Les Patriotes
Analyse littéraire
Chaque couplet repose sur le même renversement : ce que les blessés de guerre regrettent, ce n'est pas de ne plus pouvoir séduire, voir, entendre ou aimer, mais de ne plus pouvoir combattre, défiler, saluer, chanter la Marseillaise. Brassens pousse le dispositif jusqu'à l'absurde en faisant dire aux aveugles qu'ils pleurent de ne plus « lorgner le drapeau tricolore », aux amputés qu'ils déplorent de ne plus « sabrer les belles ennemies », aux morts eux-mêmes qu'ils rêvent de « se faire occire à la prochaine ». La satire tient à ce que Brassens ne caricature pas les patriotes de l'extérieur : il leur donne la parole à la première personne du collectif — « nos aveugles », « les invalid's chez nous » —, et c'est leur propre logique, poussée à son terme, qui se retourne contre eux. La chute sur le « monument aux Morts » où « chacun rêve d'avoir son nom » est le point d'arrivée cohérent : dans ce système de valeurs, la mort au combat est la récompense suprême, et Brassens se contente de le faire dire tout haut.
Strophe 1
Les invalid's chez nous, l'revers de leur médaille
C'est pas d'être hors d'état de suivr' les fill's, cré nom de nom,
Mais de ne plus pouvoir retourner au champ de bataille.
Le rameau d'olivier n'est pas notre symbole, non !
Strophe 2
Ce que, par-dessus tout, nos aveugles déplorent,
C'est pas d'être hors d'état d'se rincer l’œil, cré nom de nom,
Mais de ne plus pouvoir lorgner le drapeau tricolore.
La ligne bleue des Vosges sera toujours notre horizon.
Strophe 3
Et les sourds de chez nous, s'ils sont mélancoliques,
C'est pas d'être hors d'état d'ouïr les sirènes, cré de nom de nom,
Mais de ne plus pouvoir entendre au défilé d'la clique,
Les échos du tambour, de la trompette et du clairon.
Strophe 4
Et les muets d'chez nous, c'qui les met mal à l'aise
C'est pas d'être hors d'état d'conter fleurette, cré nom de nom,
Mais de ne plus pouvoir reprendre en chœur la Marseillaise.
Les chansons martiales sont les seules que nous entonnons.
Strophe 5
Ce qui de nos manchots aigrit le caractère,
C'est pas d'être hors d'état d'pincer les fess's, cré nom de nom,
Mais de ne plus pouvoir faire le salut militaire.

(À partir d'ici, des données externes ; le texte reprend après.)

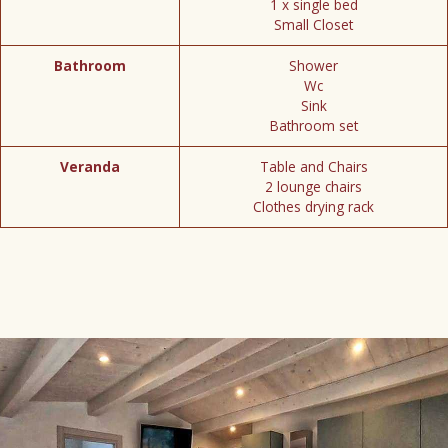
1 x single bed
Small Closet
Bathroom
Shower
Wc
Sink
Bathroom set
Veranda
Table and Chairs
2 lounge chairs
Clothes drying rack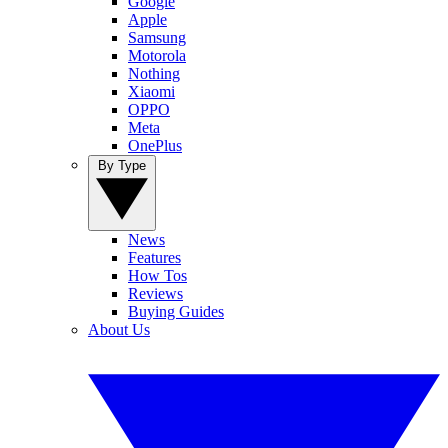
Google
Apple
Samsung
Motorola
Nothing
Xiaomi
OPPO
Meta
OnePlus
By Type
News
Features
How Tos
Reviews
Buying Guides
About Us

Jamais un bras d'honneur ne sera notre geste, non !
Strophe 6
Les estropiés d'chez nous, ce qui les rend patraques,
C'est pas d'être hors d'état d'courir la gueus', cré nom de nom,
Mais de ne plus pouvoir participer à une attaque.
On rêve de Rosalie, la baïonnette, pas de Ninon.
Strophe 7
C'qui manque aux amputés de leurs bijoux d'famille,
C'est pas d'être hors d'état d'aimer leur femme, cré nom de nom,
Mais de ne plus pouvoir sabrer les belles ennemies.
La colomb' de la paix, on l'apprête aux petits oignons.
Strophe 8
Quant à nos trépassés, s'ils ont tous l'âme en peine,
C'est pas d'être hors d'état d'mourir d'amour, cré nom de nom,
Mais de ne plus pouvoir se faire occire à la prochaine.
Au monument aux Morts, chacun rêve d'avoir son nom.